* What you should do *
The records that follow are to be given again exactly, with their pictures omitted.

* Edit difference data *
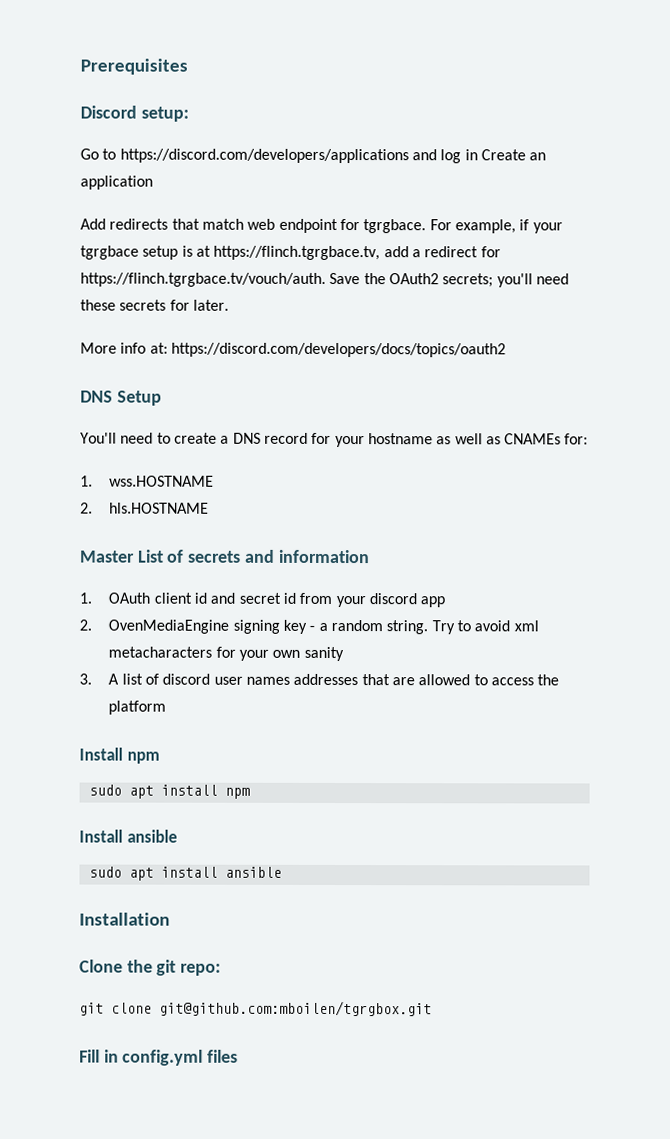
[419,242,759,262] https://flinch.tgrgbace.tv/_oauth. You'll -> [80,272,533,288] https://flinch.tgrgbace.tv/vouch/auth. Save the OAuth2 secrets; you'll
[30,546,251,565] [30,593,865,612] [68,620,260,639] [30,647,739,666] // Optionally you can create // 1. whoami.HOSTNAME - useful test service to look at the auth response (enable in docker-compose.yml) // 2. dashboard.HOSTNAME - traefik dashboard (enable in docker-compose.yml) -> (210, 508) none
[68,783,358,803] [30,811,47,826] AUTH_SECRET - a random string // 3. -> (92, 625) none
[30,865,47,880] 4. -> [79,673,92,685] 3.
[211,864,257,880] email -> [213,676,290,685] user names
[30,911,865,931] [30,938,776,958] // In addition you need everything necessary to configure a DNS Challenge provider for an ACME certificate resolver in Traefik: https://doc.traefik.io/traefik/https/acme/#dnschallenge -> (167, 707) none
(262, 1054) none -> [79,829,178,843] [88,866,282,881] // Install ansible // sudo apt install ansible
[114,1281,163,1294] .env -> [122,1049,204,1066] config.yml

* Expected answer *
[419,242,759,262] https://flinch.tgrgbace.tv/_oauth. You'll -> [80,272,533,288] https://flinch.tgrgbace.tv/vouch/auth. Save the OAuth2 secrets; you'll
[30,546,251,565] [30,593,865,612] [68,620,260,639] [30,647,739,666] // Optionally you can create // 1. whoami.HOSTNAME - useful test service to look at the auth response (enable in docker-compose.yml) // 2. dashboard.HOSTNAME - traefik dashboard (enable in docker-compose.yml) -> (210, 508) none
[68,783,358,803] [30,811,47,826] AUTH_SECRET - a random string // 3. -> (92, 625) none
[30,865,47,880] 4. -> [79,673,92,685] 3.
[211,864,257,880] email -> [213,676,290,685] user names
[30,911,865,931] [30,938,776,958] // In addition you need everything necessary to configure a DNS Challenge provider for an ACME certificate resolver in Traefik: https://doc.traefik.io/traefik/https/acme/#dnschallenge -> (167, 707) none
(262, 1054) none -> [79,829,178,843] [88,866,282,881] // Install ansible // sudo apt install ansible
[114,1281,163,1294] .env -> [122,1049,204,1066] config.yml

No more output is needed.